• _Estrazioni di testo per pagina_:
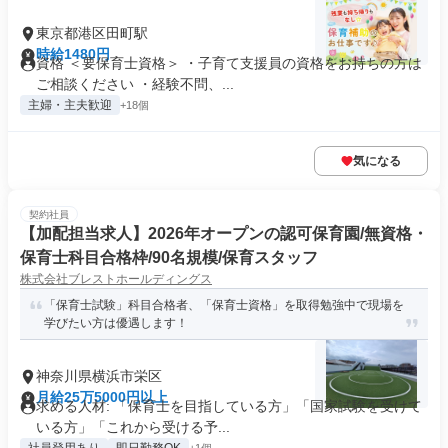
東京都港区田町駅
時給1480円
資格 ＜要保育士資格＞ ・子育て支援員の資格をお持ちの方は
ご相談ください ・経験不問、...
主婦・主夫歓迎
+18個
気になる
契約社員
【加配担当求人】2026年オープンの認可保育園/無資格・
保育士科目合格枠/90名規模/保育スタッフ
株式会社ブレストホールディングス
「保育士試験」科目合格者、「保育士資格」を取得勉強中で現場を
学びたい方は優遇します！
神奈川県横浜市栄区
月給25万5000円以上
求める人材: 「保育士を目指している方」「国家試験を受けて
いる方」「これから受ける予...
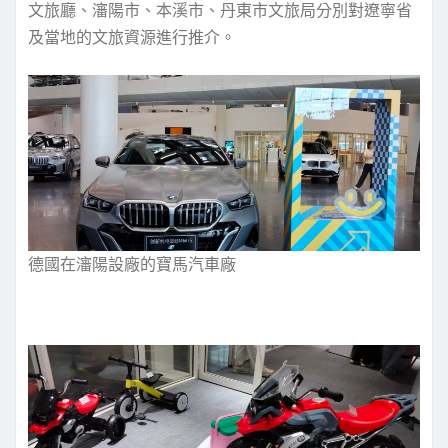
文旅廳、瀋陽市、本溪市、丹東市文旅局分別對遼寧省
及當地的文旅資源進行推介。
德國在瀋陽設廠的寶馬汽車廠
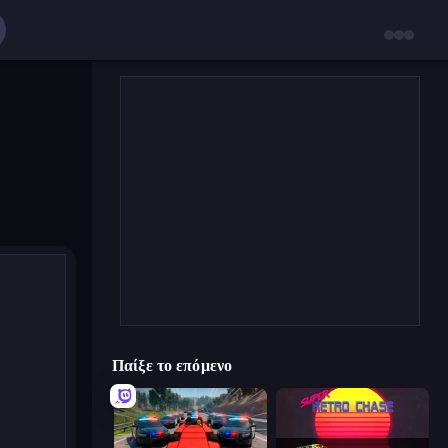
Παίξε το επόμενο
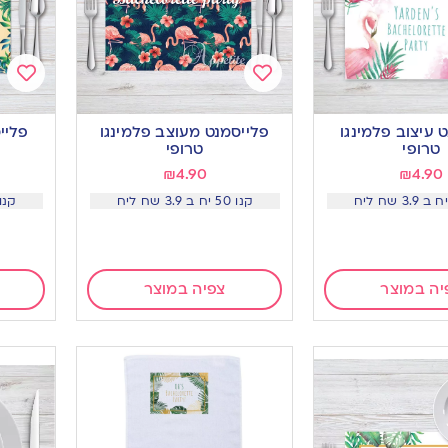
Add
Add
to
to
 עיצוב פלמינגו
פלייסמנט מעוצב פלמינגו
פליי
ishlist
wishlist
טרופי
טרופי
₪
4.90
₪
4.90
קנו 50 יח ב 3.9 שח ליח
קנו 50 יח ב 3.9 ש
יה במוצר
צפיה במוצר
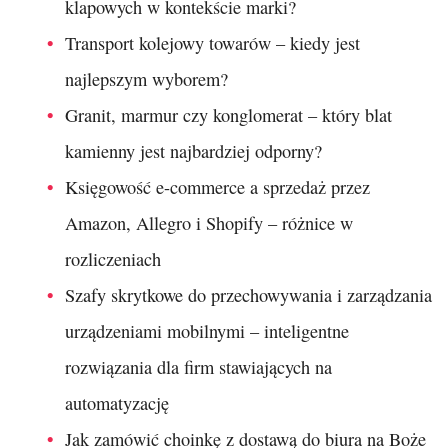
klapowych w kontekście marki?
Transport kolejowy towarów – kiedy jest
najlepszym wyborem?
Granit, marmur czy konglomerat – który blat
kamienny jest najbardziej odporny?
Księgowość e-commerce a sprzedaż przez
Amazon, Allegro i Shopify – różnice w
rozliczeniach
Szafy skrytkowe do przechowywania i zarządzania
urządzeniami mobilnymi – inteligentne
rozwiązania dla firm stawiających na
automatyzację
Jak zamówić choinkę z dostawą do biura na Boże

• _IL PROBLEMA_: Riporta riga per riga, senza modifiche, tutto il testo del materiale, tralasciando le immagini.

• _RISPOSTA ALL'ESERCIZIO_:
東京都港区田町駅
時給1480円
資格 ＜要保育士資格＞ ・子育て支援員の資格をお持ちの方は
ご相談ください ・経験不問、...
主婦・主夫歓迎
+18個
気になる
契約社員
【加配担当求人】2026年オープンの認可保育園/無資格・
保育士科目合格枠/90名規模/保育スタッフ
株式会社ブレストホールディングス
「保育士試験」科目合格者、「保育士資格」を取得勉強中で現場を
学びたい方は優遇します！
神奈川県横浜市栄区
月給25万5000円以上
求める人材: 「保育士を目指している方」「国家試験を受けて
いる方」「これから受ける予...
文旅廳、瀋陽市、本溪市、丹東市文旅局分別對遼寧省
及當地的文旅資源進行推介。
德國在瀋陽設廠的寶馬汽車廠
Παίξε το επόμενο
Add
Add
to
to
 עיצוב פלמינגו
פלייסמנט מעוצב פלמינגו
פליי
ishlist
wishlist
טרופי
טרופי
₪
4.90
₪
4.90
קנו 50 יח ב 3.9 שח ליח
קנו 50 יח ב 3.9 ש
יה במוצר
צפיה במוצר
klapowych w kontekście marki?
Transport kolejowy towarów – kiedy jest
najlepszym wyborem?
Granit, marmur czy konglomerat – który blat
kamienny jest najbardziej odporny?
Księgowość e-commerce a sprzedaż przez
Amazon, Allegro i Shopify – różnice w
rozliczeniach
Szafy skrytkowe do przechowywania i zarządzania
urządzeniami mobilnymi – inteligentne
rozwiązania dla firm stawiających na
automatyzację
Jak zamówić choinkę z dostawą do biura na Boże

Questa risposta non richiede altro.